Criminal Case Newspaper | Criminal Charge Publicity
I am often asked how I can keep somebody’s case out of the newspaper. Unfortunately, under the 1st Amendment to the United States Constitution, there is the freedom of the press. Any criminal type charges, aside from actions in juvenile court, are open to the public. The documents themselves are open and available for inspection at the Clerk of Courts’ office, many people access the information from the Wisconsin Circuit Court Access Program and the hearings themselves (with rare exceptions) are open to the public.
When our office represents our clients, we have a very firm office policy concerning publicity. We actively try to minimize press coverage on a case. A blog post by Attorney Greg Petit. Read more here.
The reason we do this is because it is almost always best for the client to avoid publicity. While an attorney “flapping their gums” in the press certainly does get the attorney’s name out there and does help the attorney potentially garner more clients, in the end, it is not helpful for the client in the vast majority of the cases. Furthermore, even if we try to control the press, they can edit a story as they see fit and that editing seems to favor the prosecution in more cases than not.
Talking to the press is a bit like adding logs to a fire. When someone is charged with a crime, we try to do all we can to minimize press coverage.
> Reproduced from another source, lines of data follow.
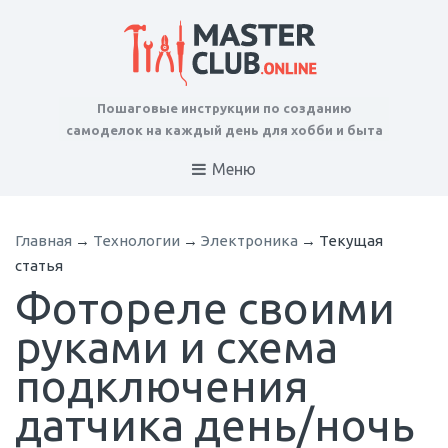
Пошаговые инструкции по созданию
самоделок на каждый день для хобби и быта
Меню
Главная
→
Технологии
→
Электроника
→
Текущая
статья
Фотореле своими
руками и схема
подключения
датчика день/ночь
This includes how we schedule matters (court dates are less likely to be reported when they happen on Fridays), stretching out the time between court appearances (because the press loses interest in a story when court dates aren’t happening as frequently) and by filing written and well reasoned motions to the court prior to a motion hearing so the amount of discussion on the record is reduced.. In the end, people charged with crimes do not want press coverage concerning their crimes and we do all we can to keep things out of the paper. While there is no successful way to keep something out of the paper completely, we have found that some of our cases that would have been “high profile” if we had been talking to the press, if things had been happening rapidly, and if we had been making all of our arguments in open court, have found their way to the back page and out of the paper because of careful actions on our part.
Lastly, but not least, is the truism that when a case gets a lot of press, courts are more likely to sentence more heavily than if a case gets very little press. This is often referred to as the “camera effect”. In other words, when there are TV cameras or reporters are in the courtroom, judges tend to feel more pressured to show that they are “tough on crime” and sentences seem to get larger when there is more media coverage. Therefore, keeping our mouths shut, not talking to the press, and not making the case about us does have a beneficial effect on the end product (i.e., the outcome or sentence that a defendant might receive).